Publié le 28 septembre 2025 17:59:00. L’incursion de drones russes dans l’espace aérien polonais a déclenché une réponse rapide de l’armée polonaise, qui a utilisé des armes pour la première fois en temps moderne pour intercepter ces appareils. L’OTAN a réagi en lançant une opération visant à renforcer la défense aérienne de son flanc oriental.
- L’armée polonaise a intercepté des drones russes dans la nuit du 9 au 10 septembre, une première depuis des décennies.
- L’OTAN a activé l’article 4 du traité de l’Atlantique Nord et lancé l’opération “Garde orientale” pour renforcer la défense aérienne.
- D’anciens responsables de la sécurité nationale polonaise estiment que la réaction de la Pologne a été appropriée et qu’il s’agit d’une leçon précieuse pour le développement d’un système de défense anti-aérienne intégré.
L’ancien chef du Bureau de la sécurité nationale (BBN), Jacek Siewiera, a salué la réaction de la Pologne face à l’intrusion de drones russes dans son espace aérien, survenue dans la nuit du 9 au 10 septembre. Il a notamment félicité le commandant opérationnel, le général Maciej Klisz.
« La réaction était appropriée. J’ai félicité à plusieurs reprises le commandant opérationnel, le général Maciej Klisz. »
Jacek Siewiera, ancien chef du BBN
Selon M. Siewiera, cet incident marque une étape importante : pour la première fois, la Pologne a non seulement détecté efficacement des intrusions, mais a également réussi à intercepter et à neutraliser certains des objets volants non identifiés. Il a également souligné l’importance de la coordination avec les alliés de l’OTAN, qui semble avoir été un succès.
« Pour la première fois, nous avons non seulement eu une détection efficace, mais aussi une interception et une neutralisation de certains des objets qui ont violé l’espace aérien polonais. »
Jacek Siewiera, ancien chef du BBN
M. Siewiera a également estimé que, bien que des questions puissent se poser quant au nombre d’objets interceptés ou aux coûts engagés, la priorité dans cette situation était la sécurité, d’autant plus qu’il s’agissait d’une première utilisation d’armes pour abattre de tels engins. Il a insisté sur le fait que cette expérience constitue une base solide pour développer un système de défense anti-aérienne intégré, capable de contrer à la fois les drones et les menaces plus conventionnelles.
Interrogé sur la capacité de la Pologne à faire face à une attaque massive impliquant des centaines de drones, M. Siewiera a expliqué que de telles attaques se dérouleraient généralement sur une période plus longue, permettant ainsi aux forces de défense d’avoir plus de temps pour identifier et intercepter les cibles. Il a toutefois reconnu que l’efficacité de la Pologne en matière d’interception serait probablement inférieure à celle de l’Ukraine, en raison des contraintes liées à la situation de paix.
L’incident a débuté dans la nuit du 9 au 10 septembre, lorsque des drones russes ont pénétré l’espace aérien polonais, et par extension, l’espace aérien de l’OTAN. Les premières estimations faisaient état d’une vingtaine d’appareils, mais Marcin Fijołek, chef du bureau de la politique internationale présidentielle, a finalement confirmé qu’il y avait eu 21 machines.
Certains de ces drones ont été abattus par l’armée polonaise, avec le soutien de ses alliés de l’OTAN. Suite à cet incident, la Pologne a invoqué l’article 4 du traité de l’Atlantique Nord, déclenchant ainsi des consultations avec les autres membres de l’alliance. Le lendemain, le président Karol Nawrocki a convoqué le Conseil de sécurité nationale, et le 12 septembre, une réunion extraordinaire du Conseil de sécurité des Nations Unies a eu lieu à la demande de la Pologne.

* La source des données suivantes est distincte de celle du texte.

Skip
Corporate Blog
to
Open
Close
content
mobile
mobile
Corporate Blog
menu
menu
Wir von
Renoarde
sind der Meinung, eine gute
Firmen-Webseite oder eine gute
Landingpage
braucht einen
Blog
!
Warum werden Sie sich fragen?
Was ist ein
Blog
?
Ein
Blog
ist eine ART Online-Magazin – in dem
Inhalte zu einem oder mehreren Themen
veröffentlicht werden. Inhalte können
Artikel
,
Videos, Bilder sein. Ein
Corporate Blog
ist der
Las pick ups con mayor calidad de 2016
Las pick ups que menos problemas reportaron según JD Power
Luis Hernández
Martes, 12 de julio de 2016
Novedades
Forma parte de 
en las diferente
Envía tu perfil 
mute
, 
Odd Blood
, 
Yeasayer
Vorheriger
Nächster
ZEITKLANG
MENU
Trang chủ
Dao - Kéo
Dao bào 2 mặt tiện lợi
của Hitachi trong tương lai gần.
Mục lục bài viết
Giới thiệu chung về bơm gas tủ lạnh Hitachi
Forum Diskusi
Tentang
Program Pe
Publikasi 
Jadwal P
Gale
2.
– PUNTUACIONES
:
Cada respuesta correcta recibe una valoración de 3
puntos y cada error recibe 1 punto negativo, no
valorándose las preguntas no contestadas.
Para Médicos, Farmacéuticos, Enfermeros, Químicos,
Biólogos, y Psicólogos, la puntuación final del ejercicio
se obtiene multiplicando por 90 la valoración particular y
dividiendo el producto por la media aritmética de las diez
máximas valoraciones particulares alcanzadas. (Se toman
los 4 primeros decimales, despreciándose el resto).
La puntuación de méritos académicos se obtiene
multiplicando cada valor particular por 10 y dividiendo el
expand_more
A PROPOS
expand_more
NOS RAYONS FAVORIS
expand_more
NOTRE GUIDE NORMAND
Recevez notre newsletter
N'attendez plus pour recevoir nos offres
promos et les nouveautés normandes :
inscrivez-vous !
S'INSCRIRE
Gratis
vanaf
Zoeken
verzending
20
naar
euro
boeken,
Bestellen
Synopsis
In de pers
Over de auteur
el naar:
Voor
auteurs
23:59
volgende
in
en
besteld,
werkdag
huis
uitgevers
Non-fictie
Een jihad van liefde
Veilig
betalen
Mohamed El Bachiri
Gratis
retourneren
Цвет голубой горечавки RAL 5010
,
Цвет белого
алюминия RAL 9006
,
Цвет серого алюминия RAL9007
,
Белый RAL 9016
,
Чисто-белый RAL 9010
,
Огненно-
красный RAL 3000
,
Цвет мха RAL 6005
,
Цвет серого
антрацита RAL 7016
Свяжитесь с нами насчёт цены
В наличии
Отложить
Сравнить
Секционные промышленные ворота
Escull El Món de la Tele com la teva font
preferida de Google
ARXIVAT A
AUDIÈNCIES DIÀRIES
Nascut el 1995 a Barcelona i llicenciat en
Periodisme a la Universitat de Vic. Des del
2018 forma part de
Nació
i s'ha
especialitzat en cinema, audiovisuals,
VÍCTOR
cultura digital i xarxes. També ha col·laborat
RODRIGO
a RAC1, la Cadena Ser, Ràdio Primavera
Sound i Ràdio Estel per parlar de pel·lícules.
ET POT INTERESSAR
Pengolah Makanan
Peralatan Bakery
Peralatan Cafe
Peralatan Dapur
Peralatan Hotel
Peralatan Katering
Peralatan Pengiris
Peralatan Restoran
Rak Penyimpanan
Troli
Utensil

En réponse à la situation, le secrétaire général de l’OTAN, Mark Rutte, et le commandant des forces alliées en Europe (SACEUR), le général Alexus Grynkewich, ont annoncé le lancement de l’opération “Garde orientale”. Cette opération vise à renforcer considérablement la défense aérienne du flanc oriental de l’alliance, en particulier en Pologne, par le déploiement d’équipements et de soldats supplémentaires.